Before the second coat got applied, I sanded everything down again, with 400 grit paper.
Then I applied a coat of General Finishes High Performance, Water-based Polyurethane.
When that was dry, I mixed up a small amount of 5-minute epoxy and dabbed a bit around the slot ledge.
I pressed my metal slot washers into place with the help of a large common screw driver. They were tight so I probably didn’t need the epoxy, but it didn’t hurt.
The last things I need to make are some wedges. I had a pack of wedges for shimming doors and windows, but I wanted walnut so that it would shrink and expand at the same rate as the walnut legs. I decided to use the shim to help me cut the new wedges by holding my block against it as I cut.
This set the angle and after the first one was cut, I flipped the block over and moved the fence toward the blade far enough to make the wide part of my wedge about 1/8″ thick and cut again.
I could only get about 5 or 6 wedges before my fingers were too close to the blade to be safe so I cut several more blocks and cut each one before moving the fence.
After I had about 2 dozen wedges, I mixed up a batch of West Systems epoxy.
I painted the outside of the tenons, and slid the foot onto it.
Then I painted the epoxy onto the wedge and set them into the slits at the end of the tenons.
I drove the wedges down with a hammer to widen the base of the tenons and lock them into the mortises.

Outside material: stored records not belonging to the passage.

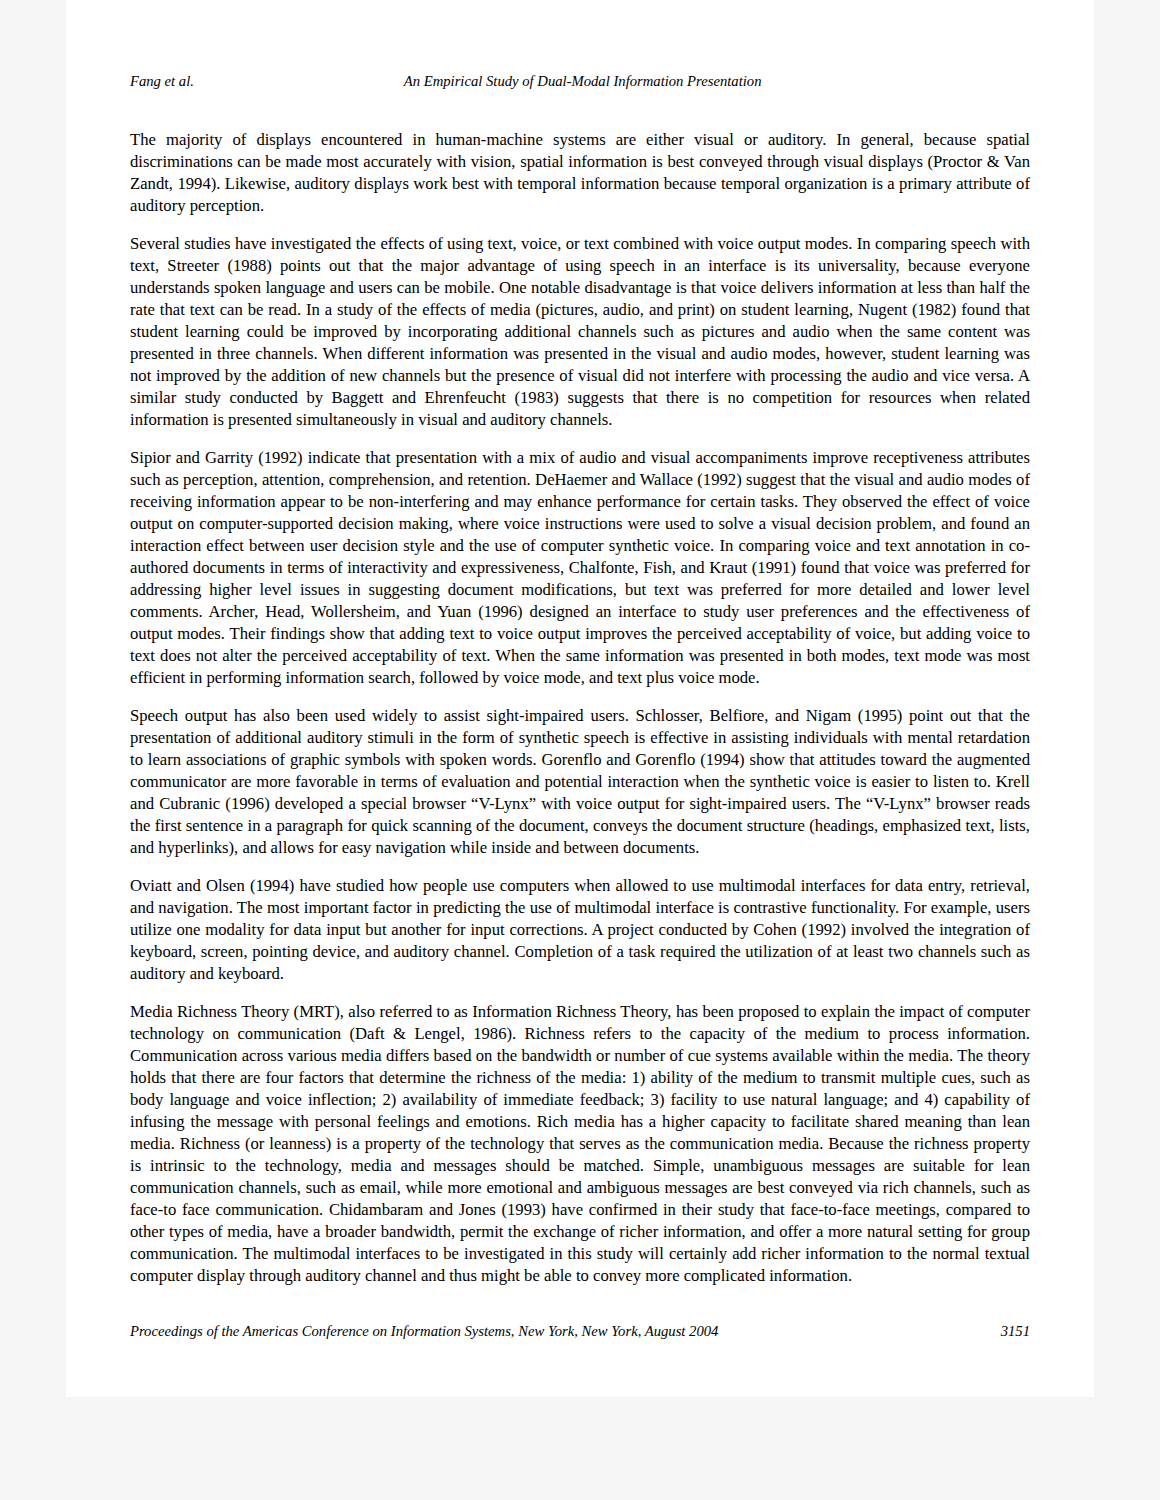Fang et al. An Empirical Study of Dual-Modal Information Presentation
The majority of displays encountered in human-machine systems are either visual or auditory. In general, because spatial discriminations can be made most accurately with vision, spatial information is best conveyed through visual displays (Proctor & Van Zandt, 1994). Likewise, auditory displays work best with temporal information because temporal organization is a primary attribute of auditory perception.
Several studies have investigated the effects of using text, voice, or text combined with voice output modes. In comparing speech with text, Streeter (1988) points out that the major advantage of using speech in an interface is its universality, because everyone understands spoken language and users can be mobile. One notable disadvantage is that voice delivers information at less than half the rate that text can be read. In a study of the effects of media (pictures, audio, and print) on student learning, Nugent (1982) found that student learning could be improved by incorporating additional channels such as pictures and audio when the same content was presented in three channels. When different information was presented in the visual and audio modes, however, student learning was not improved by the addition of new channels but the presence of visual did not interfere with processing the audio and vice versa. A similar study conducted by Baggett and Ehrenfeucht (1983) suggests that there is no competition for resources when related information is presented simultaneously in visual and auditory channels.
Sipior and Garrity (1992) indicate that presentation with a mix of audio and visual accompaniments improve receptiveness attributes such as perception, attention, comprehension, and retention. DeHaemer and Wallace (1992) suggest that the visual and audio modes of receiving information appear to be non-interfering and may enhance performance for certain tasks. They observed the effect of voice output on computer-supported decision making, where voice instructions were used to solve a visual decision problem, and found an interaction effect between user decision style and the use of computer synthetic voice. In comparing voice and text annotation in co-authored documents in terms of interactivity and expressiveness, Chalfonte, Fish, and Kraut (1991) found that voice was preferred for addressing higher level issues in suggesting document modifications, but text was preferred for more detailed and lower level comments. Archer, Head, Wollersheim, and Yuan (1996) designed an interface to study user preferences and the effectiveness of output modes. Their findings show that adding text to voice output improves the perceived acceptability of voice, but adding voice to text does not alter the perceived acceptability of text. When the same information was presented in both modes, text mode was most efficient in performing information search, followed by voice mode, and text plus voice mode.
Speech output has also been used widely to assist sight-impaired users. Schlosser, Belfiore, and Nigam (1995) point out that the presentation of additional auditory stimuli in the form of synthetic speech is effective in assisting individuals with mental retardation to learn associations of graphic symbols with spoken words. Gorenflo and Gorenflo (1994) show that attitudes toward the augmented communicator are more favorable in terms of evaluation and potential interaction when the synthetic voice is easier to listen to. Krell and Cubranic (1996) developed a special browser “V-Lynx” with voice output for sight-impaired users. The “V-Lynx” browser reads the first sentence in a paragraph for quick scanning of the document, conveys the document structure (headings, emphasized text, lists, and hyperlinks), and allows for easy navigation while inside and between documents.
Oviatt and Olsen (1994) have studied how people use computers when allowed to use multimodal interfaces for data entry, retrieval, and navigation. The most important factor in predicting the use of multimodal interface is contrastive functionality. For example, users utilize one modality for data input but another for input corrections. A project conducted by Cohen (1992) involved the integration of keyboard, screen, pointing device, and auditory channel. Completion of a task required the utilization of at least two channels such as auditory and keyboard.
Media Richness Theory (MRT), also referred to as Information Richness Theory, has been proposed to explain the impact of computer technology on communication (Daft & Lengel, 1986). Richness refers to the capacity of the medium to process information. Communication across various media differs based on the bandwidth or number of cue systems available within the media. The theory holds that there are four factors that determine the richness of the media: 1) ability of the medium to transmit multiple cues, such as body language and voice inflection; 2) availability of immediate feedback; 3) facility to use natural language; and 4) capability of infusing the message with personal feelings and emotions. Rich media has a higher capacity to facilitate shared meaning than lean media. Richness (or leanness) is a property of the technology that serves as the communication media. Because the richness property is intrinsic to the technology, media and messages should be matched. Simple, unambiguous messages are suitable for lean communication channels, such as email, while more emotional and ambiguous messages are best conveyed via rich channels, such as face-to face communication. Chidambaram and Jones (1993) have confirmed in their study that face-to-face meetings, compared to other types of media, have a broader bandwidth, permit the exchange of richer information, and offer a more natural setting for group communication. The multimodal interfaces to be investigated in this study will certainly add richer information to the normal textual computer display through auditory channel and thus might be able to convey more complicated information.
Proceedings of the Americas Conference on Information Systems, New York, New York, August 2004 3151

Then I flooded the end of the tenon with the left-over epoxy to coat the end and fill any voids.
Then I repeated the process on the second leg and let them dry over night.
While they were drying, I decided to coat the inside of the center leg mortise with some Tung oil. It will soak into the wood and cure, protecting the opening from absorbing or losing moisture, but not add a film to reduce the inside width of the hole.
The next day, I flipped over the legs and repeated the process on the top pieces.
I did a test fit to make sure everything still fit properly.
A few of my wedges were sticking out, so I used my chisel to pare them down, then applied a coat of finish to them.
My customer requested some rubber pads be applied to the feet so I ordered some that were 4″x4″ and installed them on the bottom of the feet.
Everything is done so it is time to assemble the table for the first time. I set up the legs and the cross bar, but removed the tusk wedges until after the screws were installed. This allows the legs to shift around a bit for perfect alignment.
I had to lay on the floor and nudge the top until the threaded inserts aligned with the slots. Then I loosely inserted my 5/16-18 x 1-1/4″ long bolts.
After all four bolts were installed, I set the tusk tenons into their locations and snugged them down with a few taps. Then I tightened the bolts.
Everything went together beautifully, but sitting out here under the lights, I could see some of my brush strokes in the finish. I would have preferred to apply a spray on finish but with the size of the table, I did not have any place to do it in my shop.
I did, however, have the space to do it in my finished basement… Don’t tell my wife but I may have spread around a bunch of drop cloths and used my HVLP sprayer to apply one final coat of polyurethane on the top of the table to give it a smooth satin finish. There are no pictures of this actually happening, so I will deny it if she finds any finish stuck to the floor or furniture… It was water-based finish and any atomized vapor should dry before it lands on the ground, plus there are no fumes, so you can’t prove anything…
The final finish looks fantastic!
And yes, I took a few glamour shots…
When you apply a fine spray finish, there a slightly rough feel due to the dry particles landing on the drying surface. This can be easily buffed out with a crumpled up piece of brown paper.
Look at that final finish, smooth and satiny.
Next step will be to break everything down and haul it to the warehouse that will crate it up and ship it Israel. I hope my clients enjoy it for many years to come.